Fortunately, technology finally allows us to almost end this conversation! Of course there will always be ideological debates between those who wish to put an end to the tax (and therefore deprive themselves of schools, hospitals, roads ...) and those who wish to organize the levies differently.
But in any case, with regard to the effectiveness of the compulsory levies, the government has just put an end to the controversy.
Thanks to the deployment of a system based on a quantum software system, recently finally mastered and made available to public institutions by the public research consortium that developed it, the government decided to play the card of transparency.
Every citizen will now have a quantum identifier that will track all payments made to the public sector.
However the budgetary allocation mechanisms will continue to function according to traditional budgetary principles, including universality.

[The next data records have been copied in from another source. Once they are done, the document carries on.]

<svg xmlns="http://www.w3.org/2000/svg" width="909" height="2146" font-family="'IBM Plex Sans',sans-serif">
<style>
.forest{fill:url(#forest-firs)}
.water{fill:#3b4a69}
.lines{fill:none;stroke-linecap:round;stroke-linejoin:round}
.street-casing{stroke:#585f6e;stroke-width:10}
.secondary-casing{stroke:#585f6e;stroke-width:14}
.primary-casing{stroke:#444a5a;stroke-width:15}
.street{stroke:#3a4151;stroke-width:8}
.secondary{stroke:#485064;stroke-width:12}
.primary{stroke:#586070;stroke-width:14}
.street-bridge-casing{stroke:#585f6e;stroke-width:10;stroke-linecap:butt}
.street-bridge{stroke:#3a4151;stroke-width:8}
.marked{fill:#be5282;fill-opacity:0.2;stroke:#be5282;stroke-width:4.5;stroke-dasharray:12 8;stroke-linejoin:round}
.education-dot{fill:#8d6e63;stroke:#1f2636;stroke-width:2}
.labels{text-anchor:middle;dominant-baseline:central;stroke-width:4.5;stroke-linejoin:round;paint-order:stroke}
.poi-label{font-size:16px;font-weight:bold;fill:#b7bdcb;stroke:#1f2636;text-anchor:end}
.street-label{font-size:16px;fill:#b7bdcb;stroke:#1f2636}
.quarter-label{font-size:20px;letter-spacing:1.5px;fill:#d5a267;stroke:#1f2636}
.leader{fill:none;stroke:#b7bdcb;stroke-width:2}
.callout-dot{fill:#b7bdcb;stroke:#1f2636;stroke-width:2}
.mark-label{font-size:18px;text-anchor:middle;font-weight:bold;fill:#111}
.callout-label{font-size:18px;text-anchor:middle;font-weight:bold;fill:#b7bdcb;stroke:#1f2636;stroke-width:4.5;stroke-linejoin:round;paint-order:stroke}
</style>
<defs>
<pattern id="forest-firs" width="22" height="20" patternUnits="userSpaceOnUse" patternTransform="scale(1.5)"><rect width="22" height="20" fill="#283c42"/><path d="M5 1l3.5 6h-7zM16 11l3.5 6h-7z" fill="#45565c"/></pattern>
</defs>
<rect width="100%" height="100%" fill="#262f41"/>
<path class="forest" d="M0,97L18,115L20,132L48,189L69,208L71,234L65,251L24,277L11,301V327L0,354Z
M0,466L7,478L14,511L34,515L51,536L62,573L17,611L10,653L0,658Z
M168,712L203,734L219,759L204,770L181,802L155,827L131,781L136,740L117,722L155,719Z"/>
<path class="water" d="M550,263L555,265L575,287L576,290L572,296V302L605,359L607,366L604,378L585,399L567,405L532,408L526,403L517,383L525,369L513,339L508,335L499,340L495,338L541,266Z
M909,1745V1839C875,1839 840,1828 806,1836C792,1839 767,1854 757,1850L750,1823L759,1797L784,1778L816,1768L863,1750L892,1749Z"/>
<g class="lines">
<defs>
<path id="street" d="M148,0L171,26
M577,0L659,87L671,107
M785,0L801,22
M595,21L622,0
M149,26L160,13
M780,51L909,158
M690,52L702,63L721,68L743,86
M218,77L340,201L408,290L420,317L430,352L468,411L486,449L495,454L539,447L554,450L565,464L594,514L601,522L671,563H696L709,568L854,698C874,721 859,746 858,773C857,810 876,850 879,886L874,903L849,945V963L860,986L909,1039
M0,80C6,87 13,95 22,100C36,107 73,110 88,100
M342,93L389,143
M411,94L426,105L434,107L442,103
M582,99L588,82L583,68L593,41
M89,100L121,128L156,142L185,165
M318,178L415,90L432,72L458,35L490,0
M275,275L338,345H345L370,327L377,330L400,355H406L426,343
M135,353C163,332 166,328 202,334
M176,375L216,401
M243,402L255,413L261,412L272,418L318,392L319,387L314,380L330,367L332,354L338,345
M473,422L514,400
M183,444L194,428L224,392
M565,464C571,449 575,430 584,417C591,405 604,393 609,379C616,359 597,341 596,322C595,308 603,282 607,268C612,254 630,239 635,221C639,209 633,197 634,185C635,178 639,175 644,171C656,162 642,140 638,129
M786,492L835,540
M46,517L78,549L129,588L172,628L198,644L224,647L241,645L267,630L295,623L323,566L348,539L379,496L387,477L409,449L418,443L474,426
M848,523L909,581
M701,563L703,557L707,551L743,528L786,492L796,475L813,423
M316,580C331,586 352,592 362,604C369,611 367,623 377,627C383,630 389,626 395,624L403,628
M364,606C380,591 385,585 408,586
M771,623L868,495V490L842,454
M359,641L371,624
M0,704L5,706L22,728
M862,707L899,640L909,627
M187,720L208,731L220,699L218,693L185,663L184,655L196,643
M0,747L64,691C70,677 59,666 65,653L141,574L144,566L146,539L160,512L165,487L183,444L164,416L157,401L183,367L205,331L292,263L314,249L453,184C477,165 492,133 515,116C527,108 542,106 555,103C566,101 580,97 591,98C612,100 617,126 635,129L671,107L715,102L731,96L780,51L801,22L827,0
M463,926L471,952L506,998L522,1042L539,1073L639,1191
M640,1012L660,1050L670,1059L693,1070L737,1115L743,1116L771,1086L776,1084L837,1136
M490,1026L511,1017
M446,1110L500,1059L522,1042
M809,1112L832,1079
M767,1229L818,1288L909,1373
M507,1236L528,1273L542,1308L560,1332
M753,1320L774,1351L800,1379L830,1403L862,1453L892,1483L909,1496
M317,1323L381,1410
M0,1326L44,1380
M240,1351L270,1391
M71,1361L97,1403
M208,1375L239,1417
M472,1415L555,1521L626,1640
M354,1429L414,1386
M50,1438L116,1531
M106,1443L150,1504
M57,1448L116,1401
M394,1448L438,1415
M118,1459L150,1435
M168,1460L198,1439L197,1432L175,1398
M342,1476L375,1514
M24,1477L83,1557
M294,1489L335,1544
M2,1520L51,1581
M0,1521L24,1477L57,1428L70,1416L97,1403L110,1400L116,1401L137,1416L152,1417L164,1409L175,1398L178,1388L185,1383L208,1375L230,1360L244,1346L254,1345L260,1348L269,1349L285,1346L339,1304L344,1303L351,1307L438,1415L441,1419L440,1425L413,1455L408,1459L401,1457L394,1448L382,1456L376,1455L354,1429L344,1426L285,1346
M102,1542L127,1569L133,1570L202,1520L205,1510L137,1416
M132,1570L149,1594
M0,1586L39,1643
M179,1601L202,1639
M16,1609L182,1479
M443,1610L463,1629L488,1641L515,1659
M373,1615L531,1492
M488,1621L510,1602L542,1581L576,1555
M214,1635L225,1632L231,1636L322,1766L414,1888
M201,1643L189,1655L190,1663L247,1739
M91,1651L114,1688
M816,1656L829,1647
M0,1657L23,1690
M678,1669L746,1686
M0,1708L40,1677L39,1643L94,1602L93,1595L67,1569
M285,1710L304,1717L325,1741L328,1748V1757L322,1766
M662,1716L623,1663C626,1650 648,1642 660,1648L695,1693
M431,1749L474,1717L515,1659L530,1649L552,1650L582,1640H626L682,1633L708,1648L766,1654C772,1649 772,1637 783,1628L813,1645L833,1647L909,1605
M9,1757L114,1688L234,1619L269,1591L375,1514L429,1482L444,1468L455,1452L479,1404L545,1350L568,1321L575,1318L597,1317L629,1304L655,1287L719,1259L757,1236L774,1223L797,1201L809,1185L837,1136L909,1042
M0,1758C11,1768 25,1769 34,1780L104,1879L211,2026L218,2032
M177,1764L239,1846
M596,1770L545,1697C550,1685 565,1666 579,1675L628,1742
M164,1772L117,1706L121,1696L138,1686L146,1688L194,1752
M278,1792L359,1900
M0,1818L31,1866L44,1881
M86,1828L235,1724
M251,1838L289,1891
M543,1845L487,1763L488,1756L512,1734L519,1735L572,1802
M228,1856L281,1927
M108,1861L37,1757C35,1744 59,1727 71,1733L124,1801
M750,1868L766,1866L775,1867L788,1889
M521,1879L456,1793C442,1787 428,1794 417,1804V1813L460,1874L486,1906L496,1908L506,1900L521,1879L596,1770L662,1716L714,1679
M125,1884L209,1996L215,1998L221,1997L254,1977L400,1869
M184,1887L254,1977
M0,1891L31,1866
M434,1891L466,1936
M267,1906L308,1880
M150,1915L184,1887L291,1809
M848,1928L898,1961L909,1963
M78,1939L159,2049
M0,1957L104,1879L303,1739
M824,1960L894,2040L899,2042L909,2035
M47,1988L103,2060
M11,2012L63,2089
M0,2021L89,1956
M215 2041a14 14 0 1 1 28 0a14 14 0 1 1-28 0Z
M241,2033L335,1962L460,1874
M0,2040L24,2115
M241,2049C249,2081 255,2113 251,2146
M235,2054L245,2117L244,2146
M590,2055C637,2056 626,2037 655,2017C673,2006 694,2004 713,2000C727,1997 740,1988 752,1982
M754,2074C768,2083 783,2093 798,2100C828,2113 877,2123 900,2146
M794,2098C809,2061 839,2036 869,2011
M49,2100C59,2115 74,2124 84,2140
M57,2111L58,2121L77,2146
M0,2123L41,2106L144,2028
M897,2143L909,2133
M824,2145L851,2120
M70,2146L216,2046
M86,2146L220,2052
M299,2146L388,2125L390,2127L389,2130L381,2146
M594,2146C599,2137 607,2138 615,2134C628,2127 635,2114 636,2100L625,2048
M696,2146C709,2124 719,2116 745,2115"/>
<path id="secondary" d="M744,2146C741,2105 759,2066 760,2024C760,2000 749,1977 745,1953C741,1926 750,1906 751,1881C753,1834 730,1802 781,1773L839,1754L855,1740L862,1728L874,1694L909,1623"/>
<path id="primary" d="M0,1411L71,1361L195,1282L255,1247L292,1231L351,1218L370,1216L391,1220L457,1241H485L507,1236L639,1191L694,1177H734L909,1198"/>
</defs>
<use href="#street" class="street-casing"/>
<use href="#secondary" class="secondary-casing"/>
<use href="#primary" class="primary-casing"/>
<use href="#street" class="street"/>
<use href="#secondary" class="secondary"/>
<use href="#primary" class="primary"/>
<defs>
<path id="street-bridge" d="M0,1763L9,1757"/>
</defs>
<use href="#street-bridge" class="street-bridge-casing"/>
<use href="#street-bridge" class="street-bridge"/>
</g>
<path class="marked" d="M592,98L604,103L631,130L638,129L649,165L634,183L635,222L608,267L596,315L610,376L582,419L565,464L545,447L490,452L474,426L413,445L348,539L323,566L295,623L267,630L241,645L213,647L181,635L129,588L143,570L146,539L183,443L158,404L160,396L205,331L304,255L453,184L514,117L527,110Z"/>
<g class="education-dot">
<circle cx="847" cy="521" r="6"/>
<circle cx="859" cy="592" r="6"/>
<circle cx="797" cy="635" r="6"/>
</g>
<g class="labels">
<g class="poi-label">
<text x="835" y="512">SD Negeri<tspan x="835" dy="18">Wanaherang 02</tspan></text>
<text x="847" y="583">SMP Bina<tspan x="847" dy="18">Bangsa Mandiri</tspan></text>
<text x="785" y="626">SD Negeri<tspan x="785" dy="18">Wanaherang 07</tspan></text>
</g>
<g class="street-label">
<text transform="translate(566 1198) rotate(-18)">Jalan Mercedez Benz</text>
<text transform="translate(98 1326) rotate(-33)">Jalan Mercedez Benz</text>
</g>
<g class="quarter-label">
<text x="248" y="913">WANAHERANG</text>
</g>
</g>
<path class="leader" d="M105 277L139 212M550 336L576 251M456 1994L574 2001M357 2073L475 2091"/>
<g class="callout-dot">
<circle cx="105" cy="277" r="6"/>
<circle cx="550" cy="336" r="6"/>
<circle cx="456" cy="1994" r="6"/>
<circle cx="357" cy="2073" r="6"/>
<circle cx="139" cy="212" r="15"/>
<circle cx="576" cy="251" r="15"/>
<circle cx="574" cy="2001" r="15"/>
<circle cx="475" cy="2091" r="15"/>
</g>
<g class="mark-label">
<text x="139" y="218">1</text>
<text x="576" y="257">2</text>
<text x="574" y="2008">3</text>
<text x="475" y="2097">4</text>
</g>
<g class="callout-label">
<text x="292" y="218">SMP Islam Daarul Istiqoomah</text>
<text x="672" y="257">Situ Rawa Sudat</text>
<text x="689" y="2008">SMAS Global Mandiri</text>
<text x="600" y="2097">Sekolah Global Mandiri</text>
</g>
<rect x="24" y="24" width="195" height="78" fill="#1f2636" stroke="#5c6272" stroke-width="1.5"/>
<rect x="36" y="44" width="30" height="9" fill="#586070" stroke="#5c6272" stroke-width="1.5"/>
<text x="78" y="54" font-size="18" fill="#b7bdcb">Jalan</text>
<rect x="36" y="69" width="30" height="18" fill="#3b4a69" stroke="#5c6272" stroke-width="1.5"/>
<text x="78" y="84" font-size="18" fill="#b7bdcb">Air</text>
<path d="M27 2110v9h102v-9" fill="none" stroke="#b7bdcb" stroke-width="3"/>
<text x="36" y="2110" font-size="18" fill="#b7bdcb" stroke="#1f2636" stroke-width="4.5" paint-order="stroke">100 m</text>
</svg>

But the distribution of resources from each citizen will be able to be traced to the single digit! The opportunity to know to what extent you have contributed to the funding of schools, roads in the atolls, public health…
An initiative welcomed by consumer representatives and many companies (who will benefit from the same system of traceability).
However, some tax professionals question whether this important transparency is likely to encourage tax retention of citizens, who now clearly aware of the government's use of their money, might find reasons to stop paying their taxes.
We must therefore rely on common sense and the spirit of citizenship of everyone to become more involved in the management of public services by becoming aware of the contribution of each.
Time will tell who's right. In any case, we will no longer be able to say "I do not know why I pay my taxes!"